On Friday last week, the winners of this year's BBC Radio 2, 500 WORDS competition were announced during a special broadcast of Chris Evans’ Radio 2 Breakfast Show.
To be able to listen to the stories at home, during Half Term was a real treat. I was particularly impressed with Lara Akhurst’s ‘Blue’ (read by Eleanor Tomlinson), who is 11 years old from Hertfordshire. Lara’s writing was not only mature, but immensely moving. It was referred to as ‘elegantly written’ in the way the descriptions of different types of water linked Lara’s memories together. It was a quietly touching and beautiful.
In sharp contrast, there was great media excitement the week before Half Term, around the publication of the new Collin’s Scrabble word list which included obvs (obviously), ridic (ridiculous), lolz (laughs), shizzle (US rap slang) and cakehole (mouth). Other new words in the list reflect contemporary trends and events, such as onesie and shootie (shoe that covers the ankle). I am not sure that I agree with the additions, but realise that we do have to change with the times. I know that dictionaries have always included formal and informal English and I do feel that these changes are a reflection of how flexible our English language is. Some would argue that without slang and informal English we would never have had the works of Shakespeare.

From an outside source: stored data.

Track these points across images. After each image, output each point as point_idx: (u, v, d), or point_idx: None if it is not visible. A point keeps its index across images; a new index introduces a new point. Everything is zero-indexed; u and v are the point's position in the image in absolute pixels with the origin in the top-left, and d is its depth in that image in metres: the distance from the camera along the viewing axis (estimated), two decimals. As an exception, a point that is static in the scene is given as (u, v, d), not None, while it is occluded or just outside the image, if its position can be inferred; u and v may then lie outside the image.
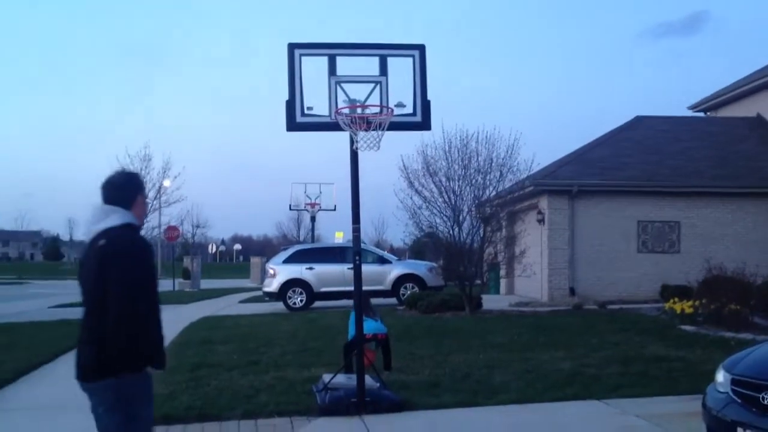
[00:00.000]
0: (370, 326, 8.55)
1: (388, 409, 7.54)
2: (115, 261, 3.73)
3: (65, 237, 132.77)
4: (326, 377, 8.28)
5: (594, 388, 8.43)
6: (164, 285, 38.21)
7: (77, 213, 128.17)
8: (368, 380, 7.95)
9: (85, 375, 3.87)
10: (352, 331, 8.58)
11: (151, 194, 29.29)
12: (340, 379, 8.07)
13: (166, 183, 30.94)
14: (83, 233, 4.00)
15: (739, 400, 4.77)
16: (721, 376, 5.12)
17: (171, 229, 38.77)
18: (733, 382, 4.90)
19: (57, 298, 28.11)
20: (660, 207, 21.47)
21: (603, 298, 19.63)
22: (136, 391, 3.82)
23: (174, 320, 17.96)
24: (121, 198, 3.95)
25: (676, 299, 15.45)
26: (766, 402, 4.52)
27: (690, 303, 14.68)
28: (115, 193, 3.97)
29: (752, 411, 4.60)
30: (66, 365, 11.41)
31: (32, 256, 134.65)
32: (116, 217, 3.88)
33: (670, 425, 6.75)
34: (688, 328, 13.66)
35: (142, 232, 4.13)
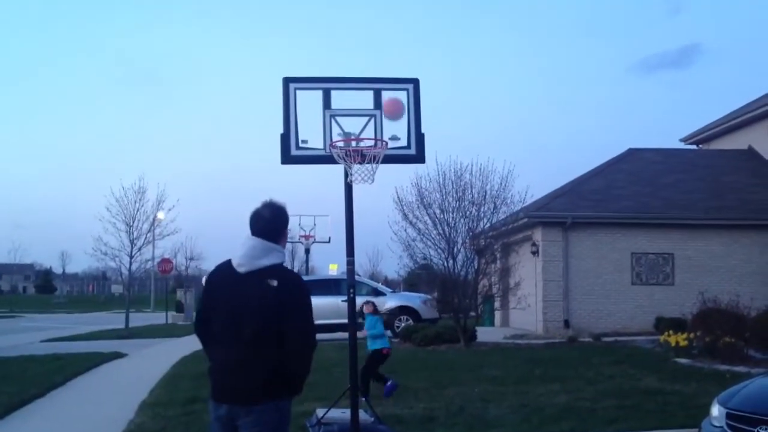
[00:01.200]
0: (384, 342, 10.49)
1: (383, 444, 7.48)
2: (295, 300, 4.00)
3: (58, 270, 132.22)
4: (320, 412, 8.22)
5: (589, 422, 8.39)
6: (157, 318, 38.09)
7: (70, 246, 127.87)
8: (362, 415, 7.88)
9: (245, 400, 3.98)
10: (371, 345, 10.61)
11: (144, 227, 29.11)
12: (334, 413, 8.01)
13: (160, 215, 30.79)
14: (238, 264, 4.07)
15: (735, 434, 4.75)
16: (716, 410, 5.10)
17: (164, 261, 38.66)
18: (728, 416, 4.89)
19: (49, 332, 27.94)
20: (653, 239, 21.54)
21: (598, 330, 19.60)
22: (286, 416, 4.08)
23: (167, 353, 17.86)
24: (272, 231, 4.13)
25: (671, 332, 15.43)
26: (761, 436, 4.50)
27: (684, 336, 14.66)
28: (267, 226, 4.13)
29: (748, 445, 4.59)
30: (59, 400, 11.34)
31: (24, 289, 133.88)
32: (276, 256, 4.10)
33: (666, 459, 6.71)
34: (682, 360, 13.62)
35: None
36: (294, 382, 4.05)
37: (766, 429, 4.50)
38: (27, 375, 13.57)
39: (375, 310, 11.18)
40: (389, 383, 10.48)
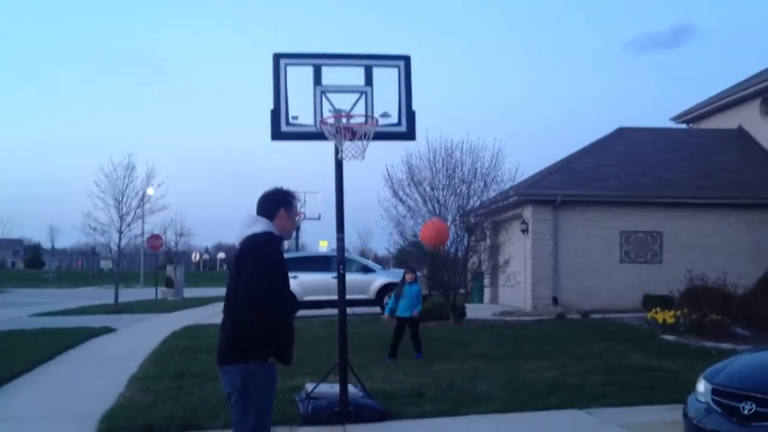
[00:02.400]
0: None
1: (371, 419, 7.53)
2: (246, 260, 4.31)
3: (47, 245, 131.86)
4: (309, 386, 8.27)
5: (577, 398, 8.46)
6: (147, 294, 38.07)
7: (59, 221, 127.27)
8: (351, 389, 7.94)
9: (218, 359, 4.37)
10: (401, 311, 12.02)
11: (133, 203, 28.98)
12: (323, 388, 8.05)
13: (150, 191, 30.69)
14: (234, 238, 4.69)
15: (720, 410, 4.81)
16: (701, 386, 5.16)
17: (154, 237, 38.55)
18: (714, 392, 4.94)
19: (38, 307, 27.92)
20: (642, 217, 21.63)
21: (586, 307, 19.72)
22: (259, 379, 4.28)
23: (156, 329, 17.90)
24: (265, 210, 4.54)
25: (658, 309, 15.55)
26: (745, 412, 4.56)
27: (672, 313, 14.78)
28: (262, 205, 4.57)
29: (732, 420, 4.64)
30: (48, 374, 11.36)
31: (13, 264, 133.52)
32: (260, 226, 4.45)
33: (652, 435, 6.79)
34: (669, 337, 13.74)
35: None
36: (249, 343, 4.20)
37: (750, 404, 4.55)
38: (16, 349, 13.58)
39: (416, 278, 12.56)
40: (391, 359, 11.55)
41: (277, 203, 4.57)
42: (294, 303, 4.72)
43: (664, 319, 14.74)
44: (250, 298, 4.18)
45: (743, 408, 4.58)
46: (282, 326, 4.30)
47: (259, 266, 4.25)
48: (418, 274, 21.87)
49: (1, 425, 7.91)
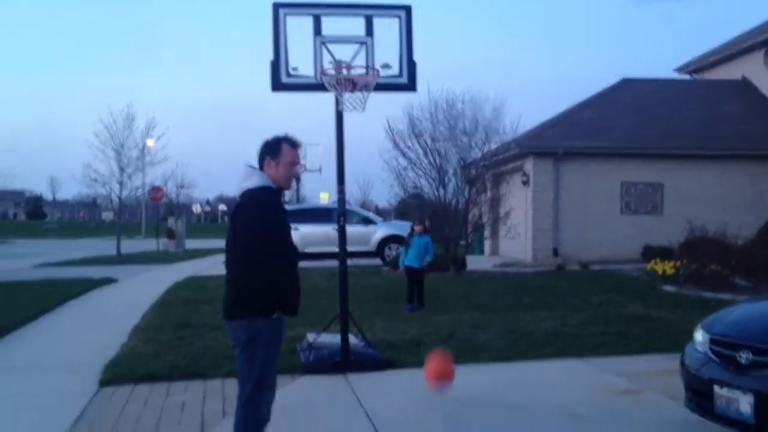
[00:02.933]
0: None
1: (372, 368, 7.61)
2: (241, 216, 4.32)
3: (48, 196, 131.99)
4: (311, 336, 8.35)
5: (575, 347, 8.55)
6: (149, 245, 38.21)
7: (60, 172, 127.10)
8: (352, 339, 8.01)
9: (224, 313, 4.39)
10: (408, 260, 12.20)
11: (134, 154, 28.90)
12: (325, 338, 8.13)
13: (150, 143, 30.59)
14: (234, 191, 4.67)
15: (717, 359, 4.85)
16: (699, 336, 5.19)
17: (155, 189, 38.55)
18: (712, 341, 4.98)
19: (41, 258, 28.04)
20: (644, 169, 21.58)
21: (586, 258, 19.80)
22: (263, 335, 4.26)
23: (158, 280, 18.00)
24: (258, 161, 4.48)
25: (658, 260, 15.61)
26: (742, 361, 4.60)
27: (671, 264, 14.84)
28: (257, 156, 4.51)
29: (729, 369, 4.69)
30: (51, 324, 11.46)
31: (15, 216, 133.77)
32: (255, 180, 4.39)
33: (649, 383, 6.86)
34: (669, 288, 13.82)
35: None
36: (248, 299, 4.21)
37: (748, 353, 4.59)
38: (19, 300, 13.68)
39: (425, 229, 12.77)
40: (411, 307, 11.93)
41: (263, 153, 4.49)
42: (295, 255, 4.60)
43: (664, 270, 14.81)
44: (245, 255, 4.20)
45: (740, 357, 4.62)
46: (281, 281, 4.25)
47: (253, 222, 4.24)
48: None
49: (4, 375, 8.00)
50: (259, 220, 4.25)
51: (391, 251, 20.97)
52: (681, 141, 21.73)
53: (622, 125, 22.42)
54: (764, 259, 13.40)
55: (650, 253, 18.31)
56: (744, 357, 4.60)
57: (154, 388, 7.08)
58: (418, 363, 7.88)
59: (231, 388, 7.05)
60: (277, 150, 4.44)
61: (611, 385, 6.98)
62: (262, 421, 4.38)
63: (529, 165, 21.69)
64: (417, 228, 12.45)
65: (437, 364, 5.40)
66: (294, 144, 4.50)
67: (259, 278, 4.18)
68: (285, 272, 4.29)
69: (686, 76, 29.62)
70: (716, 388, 4.69)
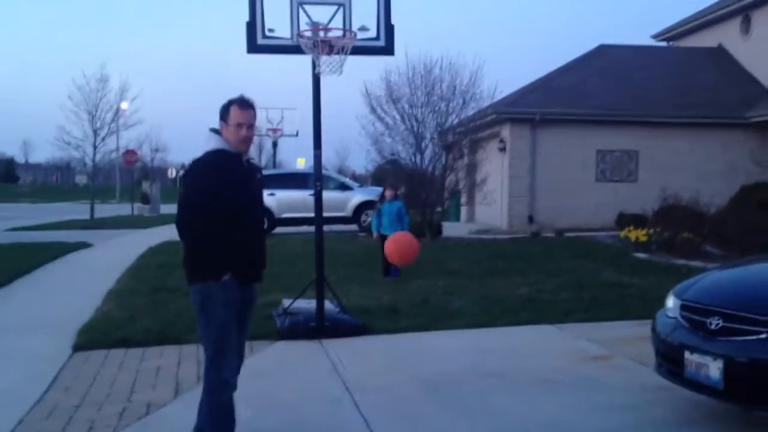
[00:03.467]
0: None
1: (347, 333, 7.64)
2: (184, 179, 4.41)
3: (20, 159, 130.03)
4: (286, 302, 8.35)
5: (548, 314, 8.63)
6: (123, 209, 37.93)
7: (32, 135, 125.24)
8: (328, 305, 8.03)
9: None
10: (382, 228, 11.73)
11: (107, 117, 28.58)
12: (300, 304, 8.14)
13: (124, 105, 30.26)
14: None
15: (687, 325, 4.91)
16: (671, 302, 5.26)
17: (129, 153, 38.20)
18: (683, 307, 5.04)
19: (14, 221, 27.74)
20: (620, 136, 21.67)
21: (561, 225, 19.92)
22: (216, 298, 4.25)
23: (133, 244, 17.88)
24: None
25: (632, 228, 15.75)
26: (712, 327, 4.66)
27: (645, 231, 14.99)
28: None
29: (699, 335, 4.75)
30: (24, 288, 11.37)
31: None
32: (212, 143, 4.35)
33: (620, 349, 6.95)
34: (641, 255, 13.97)
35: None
36: (193, 261, 4.27)
37: (717, 319, 4.66)
38: (-8, 264, 13.54)
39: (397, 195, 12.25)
40: (389, 277, 11.48)
41: (219, 116, 4.41)
42: (258, 218, 4.55)
43: (637, 238, 14.95)
44: (184, 218, 4.28)
45: (710, 323, 4.68)
46: (220, 243, 4.23)
47: (191, 184, 4.30)
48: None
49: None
50: (196, 183, 4.27)
51: (367, 217, 20.91)
52: (656, 108, 21.82)
53: (598, 92, 22.45)
54: (736, 227, 13.56)
55: (624, 220, 18.47)
56: (714, 323, 4.67)
57: (129, 353, 7.07)
58: (393, 329, 7.96)
59: (206, 352, 7.07)
60: (226, 112, 4.35)
61: (583, 350, 7.07)
62: (225, 383, 4.35)
63: (506, 131, 21.70)
64: (388, 194, 12.00)
65: (400, 251, 5.07)
66: (242, 105, 4.36)
67: (197, 241, 4.24)
68: (231, 235, 4.25)
69: (663, 43, 29.65)
70: (686, 354, 4.75)
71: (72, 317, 8.52)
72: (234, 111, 4.33)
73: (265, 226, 4.42)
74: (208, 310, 4.26)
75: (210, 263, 4.24)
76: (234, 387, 4.44)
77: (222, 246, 4.23)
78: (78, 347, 7.23)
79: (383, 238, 11.52)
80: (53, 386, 6.02)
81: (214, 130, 4.42)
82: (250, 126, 4.36)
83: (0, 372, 6.47)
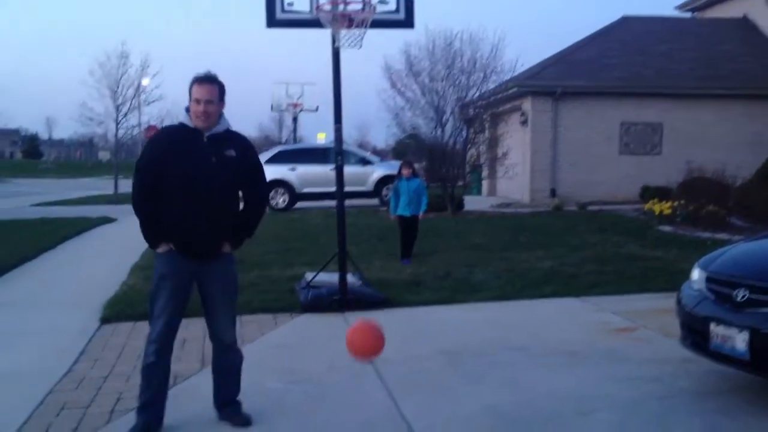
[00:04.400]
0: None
1: (370, 306, 7.67)
2: None
3: (44, 136, 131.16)
4: (309, 275, 8.39)
5: (572, 287, 8.61)
6: (146, 185, 38.15)
7: (55, 111, 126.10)
8: (350, 278, 8.06)
9: None
10: (400, 209, 10.75)
11: (129, 93, 28.73)
12: (323, 277, 8.17)
13: (145, 82, 30.33)
14: None
15: (713, 297, 4.88)
16: (696, 274, 5.22)
17: (151, 128, 38.21)
18: (708, 279, 5.01)
19: (39, 197, 28.05)
20: (643, 109, 21.44)
21: (583, 199, 19.81)
22: (157, 268, 4.42)
23: (156, 220, 18.01)
24: None
25: (656, 200, 15.63)
26: (738, 298, 4.63)
27: (669, 204, 14.86)
28: None
29: (724, 307, 4.72)
30: (50, 262, 11.51)
31: (11, 155, 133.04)
32: (180, 119, 4.42)
33: (644, 321, 6.93)
34: (666, 228, 13.87)
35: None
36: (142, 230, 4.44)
37: (744, 291, 4.62)
38: (18, 238, 13.71)
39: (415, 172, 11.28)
40: (407, 261, 10.62)
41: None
42: (195, 194, 4.30)
43: (661, 210, 14.83)
44: (132, 190, 4.44)
45: (736, 295, 4.65)
46: (154, 214, 4.35)
47: (140, 156, 4.46)
48: (417, 166, 21.95)
49: (6, 312, 8.05)
50: (142, 153, 4.46)
51: (388, 191, 20.90)
52: (680, 80, 21.55)
53: (621, 64, 22.19)
54: (761, 199, 13.41)
55: (648, 193, 18.33)
56: (740, 295, 4.63)
57: (154, 326, 7.14)
58: (415, 302, 7.98)
59: (230, 325, 7.13)
60: (190, 88, 4.35)
61: (607, 323, 7.05)
62: (149, 345, 4.44)
63: (527, 105, 21.53)
64: (405, 171, 10.89)
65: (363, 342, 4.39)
66: (201, 81, 4.32)
67: (139, 210, 4.40)
68: (171, 207, 4.29)
69: (687, 14, 29.20)
70: (712, 326, 4.73)
71: (98, 291, 8.62)
72: (193, 87, 4.31)
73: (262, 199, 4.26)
74: (154, 280, 4.44)
75: (148, 233, 4.38)
76: (153, 360, 4.41)
77: (160, 217, 4.31)
78: (105, 320, 7.32)
79: (402, 219, 10.78)
80: (81, 358, 6.11)
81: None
82: (208, 102, 4.28)
83: (29, 345, 6.57)
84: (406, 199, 10.76)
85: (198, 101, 4.27)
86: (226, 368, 4.64)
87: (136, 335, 6.79)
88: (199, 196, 4.27)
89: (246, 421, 4.52)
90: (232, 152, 4.38)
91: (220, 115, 4.42)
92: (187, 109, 4.37)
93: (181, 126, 4.38)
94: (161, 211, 4.30)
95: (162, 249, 4.35)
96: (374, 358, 4.53)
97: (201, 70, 4.41)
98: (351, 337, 4.34)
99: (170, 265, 4.35)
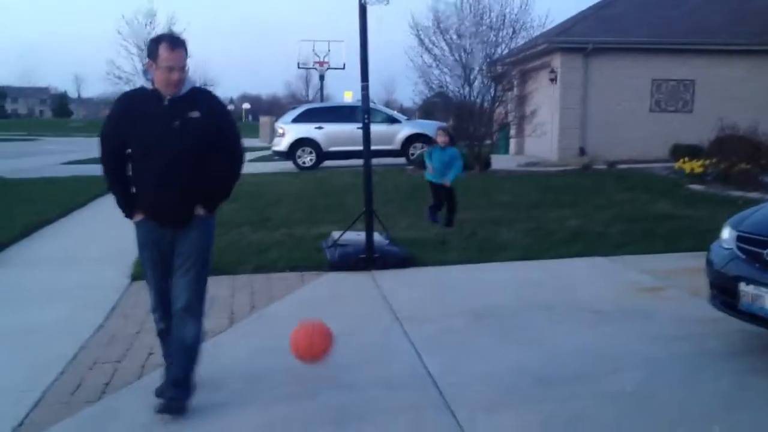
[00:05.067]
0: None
1: (396, 265, 7.69)
2: None
3: (73, 94, 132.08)
4: (335, 234, 8.42)
5: (599, 246, 8.55)
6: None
7: (83, 70, 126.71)
8: (377, 237, 8.07)
9: None
10: (432, 176, 9.80)
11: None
12: (350, 236, 8.19)
13: (172, 40, 30.44)
14: None
15: (743, 256, 4.83)
16: (726, 233, 5.16)
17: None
18: (739, 238, 4.94)
19: (68, 155, 28.31)
20: (675, 65, 21.06)
21: (613, 157, 19.60)
22: (137, 236, 4.28)
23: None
24: None
25: (687, 159, 15.42)
26: (769, 258, 4.57)
27: (700, 162, 14.67)
28: None
29: (755, 266, 4.67)
30: (82, 220, 11.66)
31: (41, 113, 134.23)
32: (141, 83, 4.23)
33: (673, 280, 6.88)
34: (696, 187, 13.69)
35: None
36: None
37: (775, 251, 4.57)
38: (50, 196, 13.88)
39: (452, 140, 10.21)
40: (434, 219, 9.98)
41: (147, 53, 4.09)
42: (158, 161, 4.04)
43: (692, 169, 14.64)
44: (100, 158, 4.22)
45: (767, 254, 4.59)
46: (124, 185, 4.20)
47: (104, 123, 4.18)
48: (444, 124, 21.78)
49: (37, 269, 8.18)
50: (106, 120, 4.17)
51: (415, 150, 20.84)
52: (713, 35, 21.08)
53: (653, 19, 21.74)
54: (795, 158, 13.19)
55: (679, 151, 18.09)
56: (771, 254, 4.57)
57: (183, 283, 7.22)
58: (441, 261, 7.98)
59: (258, 283, 7.21)
60: (155, 52, 3.95)
61: (635, 282, 7.01)
62: (156, 324, 4.40)
63: (557, 61, 21.23)
64: (440, 140, 9.92)
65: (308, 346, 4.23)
66: (173, 44, 3.95)
67: (108, 179, 4.22)
68: (136, 175, 4.13)
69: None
70: (742, 285, 4.68)
71: (128, 248, 8.63)
72: (164, 51, 3.92)
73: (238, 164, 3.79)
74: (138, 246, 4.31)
75: (119, 203, 4.26)
76: (161, 326, 4.34)
77: (128, 186, 4.19)
78: (135, 277, 7.40)
79: (433, 186, 9.90)
80: (113, 314, 6.21)
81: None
82: (182, 68, 3.95)
83: (61, 301, 6.68)
84: (441, 168, 9.73)
85: (171, 69, 3.92)
86: (180, 341, 4.16)
87: (166, 292, 6.89)
88: (163, 162, 4.00)
89: (178, 409, 4.05)
90: (196, 113, 4.02)
91: None
92: (145, 72, 4.14)
93: (142, 90, 4.10)
94: (131, 180, 4.17)
95: (138, 218, 4.20)
96: (321, 357, 4.22)
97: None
98: (296, 339, 4.18)
99: (148, 234, 4.21)
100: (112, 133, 4.09)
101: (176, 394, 4.05)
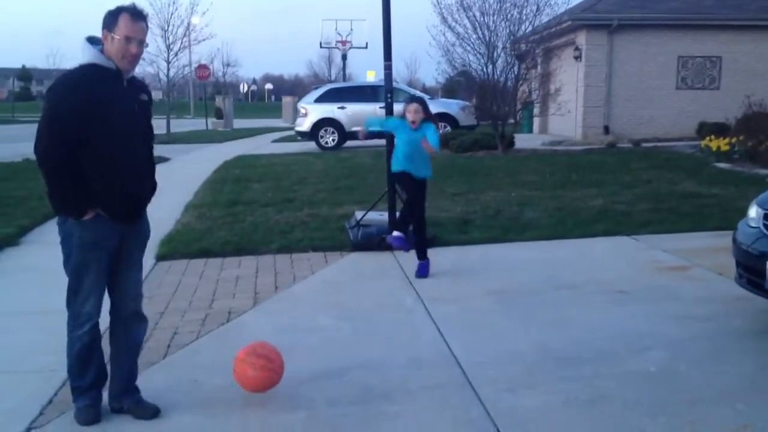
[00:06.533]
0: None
1: (420, 245, 7.67)
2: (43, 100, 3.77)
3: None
4: (358, 214, 8.43)
5: (624, 225, 8.49)
6: (198, 124, 38.55)
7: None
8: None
9: None
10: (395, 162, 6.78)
11: (179, 32, 28.86)
12: (372, 216, 8.20)
13: (195, 20, 30.41)
14: None
15: (771, 235, 4.78)
16: (753, 212, 5.10)
17: (201, 67, 38.53)
18: (766, 217, 4.89)
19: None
20: (702, 41, 20.74)
21: (638, 136, 19.42)
22: (74, 238, 3.68)
23: (209, 158, 18.26)
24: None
25: (713, 137, 15.22)
26: (797, 237, 4.52)
27: (726, 140, 14.47)
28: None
29: (782, 245, 4.62)
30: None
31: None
32: (85, 56, 3.63)
33: (699, 259, 6.82)
34: (723, 165, 13.53)
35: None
36: (49, 193, 3.64)
37: (802, 230, 4.51)
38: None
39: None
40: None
41: (103, 24, 3.62)
42: (124, 150, 3.63)
43: (718, 147, 14.46)
44: (36, 147, 3.55)
45: (795, 234, 4.54)
46: (79, 180, 3.54)
47: (47, 110, 3.55)
48: (467, 103, 21.63)
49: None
50: (59, 103, 3.53)
51: (438, 129, 20.68)
52: (740, 11, 20.73)
53: (680, -5, 21.41)
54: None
55: (705, 129, 17.87)
56: (799, 233, 4.52)
57: (209, 263, 7.30)
58: (465, 241, 7.97)
59: (282, 263, 7.25)
60: (114, 21, 3.56)
61: (660, 261, 6.96)
62: (77, 318, 3.76)
63: (581, 39, 21.00)
64: (411, 117, 6.63)
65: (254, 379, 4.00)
66: (135, 15, 3.60)
67: (56, 173, 3.54)
68: (99, 168, 3.56)
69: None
70: (768, 264, 4.63)
71: (153, 229, 8.73)
72: (124, 21, 3.56)
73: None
74: (68, 247, 3.71)
75: (69, 200, 3.60)
76: (92, 337, 3.78)
77: (85, 180, 3.55)
78: (160, 257, 7.48)
79: (397, 177, 6.96)
80: (138, 295, 6.26)
81: (93, 39, 3.66)
82: (141, 42, 3.62)
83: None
84: (406, 150, 6.71)
85: (130, 40, 3.56)
86: (134, 342, 3.96)
87: (190, 272, 6.96)
88: (130, 148, 3.66)
89: (155, 412, 3.88)
90: (144, 96, 3.79)
91: None
92: (93, 40, 3.65)
93: (96, 67, 3.60)
94: (83, 173, 3.55)
95: (90, 215, 3.60)
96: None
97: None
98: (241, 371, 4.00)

This has made me think about the importance of language, reading and the love of the spoken word. Not only was the Radio 2 competition evidence that we have some talented writers but a recent National Literacy Trust survey showed that a record number of children enjoy reading and that there has been a dramatic increase in the number of children who read every day. This is exactly why we have put so much time and energy into establishing our Reading Room at Invicta – a room aimed at encouraging our girls to just sit down and enjoy a ‘good read’. I am extremely grateful to Mrs Mackie, our Librarian and Mrs Hutton, Lead Teacher of English, who have spent a considerable amount of time in both setting up and maintaining the Reading Room. It is therefore extremely exciting and rewarding to know that we have just received an Award from the Kent Messenger for promoting literacy and reading for pleasure. This is a great tribute to Mrs Mackie and to our English Department but, what is even better, is that our students will not only contribute to the increased number of children reading every day, but that in doing so, they will learn to explore their creativity through reading and writing – using language in whatever form! So, as Chris Evans commented ‘to all the authors of tomorrow, keep reading, keep those pens poised and keep the stories flowing from the irrepressible imagination.’ I shall look forward to many ‘good reads’ and lots of ‘new vocabulary’ in the future!